A. phalloides contains phalloidin and amanitin, and these separate components set up a deadly one-two punch. The left jab is from phalloidin, which is poorly absorbed and produces mainly gastrointestinal effects, including nausea and vomiting (usually at least five or six hours after ingestion) and profuse, watery, cholera-like diarrhea. The resulting profound fluid loss sets the system up for a devastating right cross from amanitin, which, unlike phalloidin, is absorbed well by the gut and then actively transported into hepatocytes where it interferes with DNA synthesis and causes massive necrosis.

Amanitin undergoes renal excretion and is also toxic to the kidneys, but kidney cells need prolonged exposure to high concentrations of amanitin before suffering major effects because there is no active renal transport system. The kidneys are damaged by decreased perfusion and the effects of amanitin if fluid is not replaced aggressively. This leads to decreased clearance of the toxin and increased hepatotoxicity. The key point is that in A. phalloides toxicity, a crucial early goal is to save the kidneys. The liver may take care of itself if we can accomplish that.

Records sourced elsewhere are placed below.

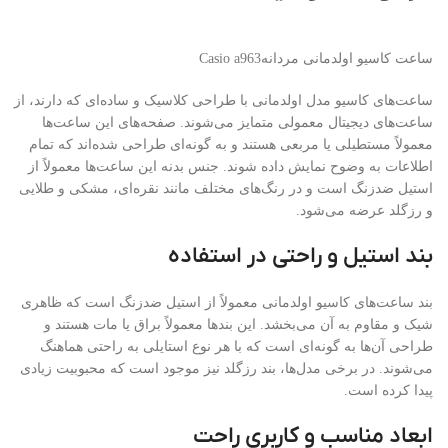
ساعت کاسیو اولدمانی مردانهCasio a963
ساعت‌های کاسیو مدل اولدمانی با طراحی کلاسیک و ساده‌ای که دارند، از
ساعت‌های دیجیتال معمولی متمایز می‌شوند. صفحه‌های این ساعت‌ها
معمولاً مستطیلی یا مربعی هستند و به گونه‌ای طراحی شده‌اند که تمام
اطلاعات به وضوح نمایش داده شوند. جنس بدنه این ساعت‌ها معمولاً از
استیل ضدزنگ است و در رنگ‌های مختلف مانند نقره‌ای، مشکی و طلایی
و رزگلد عرضه می‌شود.
بند استیل و راحتی در استفاده
بند ساعت‌های کاسیو اولدمانی معمولاً از استیل ضدزنگ است که ظاهری
شیک و مقاوم به آن می‌بخشد. این بندها معمولاً براق یا مات هستند و
طراحی آن‌ها به گونه‌ای است که با هر نوع استایلی به راحتی هماهنگ
می‌شوند. در برخی مدل‌ها، بند رزگلد نیز موجود است که محبوبیت زیادی
پیدا کرده است.
ابعاد مناسب و کاربری راحت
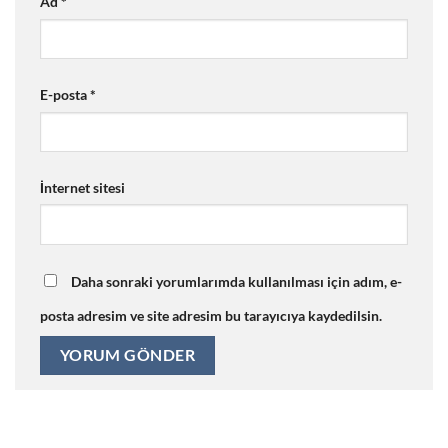
Ad
*
E-posta
*
İnternet sitesi
Daha sonraki yorumlarımda kullanılması için adım, e-
posta adresim ve site adresim bu tarayıcıya kaydedilsin.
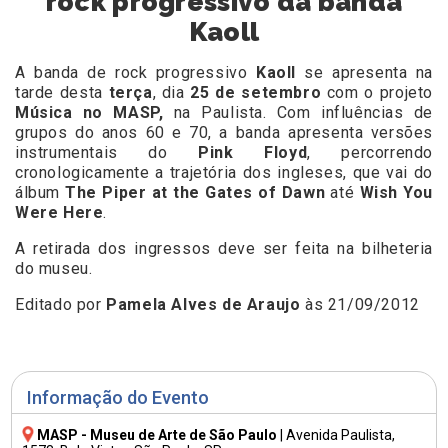
rock progressivo da banda
Kaoll
A banda de rock progressivo
Kaoll
se apresenta na
tarde desta
terça
, dia
25 de setembro
com o projeto
Música no MASP,
na Paulista. Com influências de
grupos do anos
60 e 70, a banda apresenta versões
instrumentais do
Pink Floyd
, percorrendo
cronologicamente a trajetória dos ingleses, que vai do
álbum
The Piper at the Gates of Dawn
até
Wish You
Were Here
.
A retirada dos ingressos deve ser feita na bilheteria
do museu.
Editado por
Pamela Alves de Araujo
às 21/09/2012
Informação do Evento
MASP - Museu de Arte de São Paulo
|
Avenida Paulista,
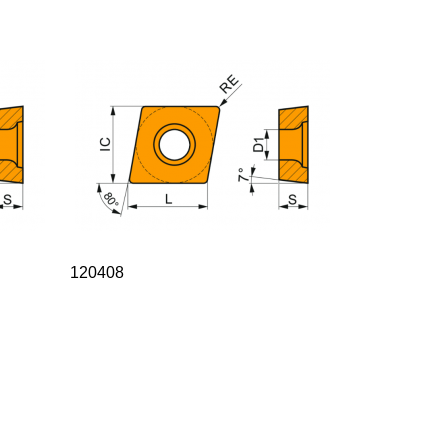
120408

It is important to appreciate that dehydration is not an incidental effect or marginal finding with salicylates, lithium, A. phalloides, and many other poisons. It is a crucial link in the chain of events by which these substances kill and maim. Normal saline should be thought of as a specific antidote. It certainly deserves more respect than we usually give it for its vital role in treating poisoned patients.

When replenishing volume losses, use ultrasound to check the size and collapsibility of the inferior vena cava, and carefully follow vital signs, clinical condition, and urine output.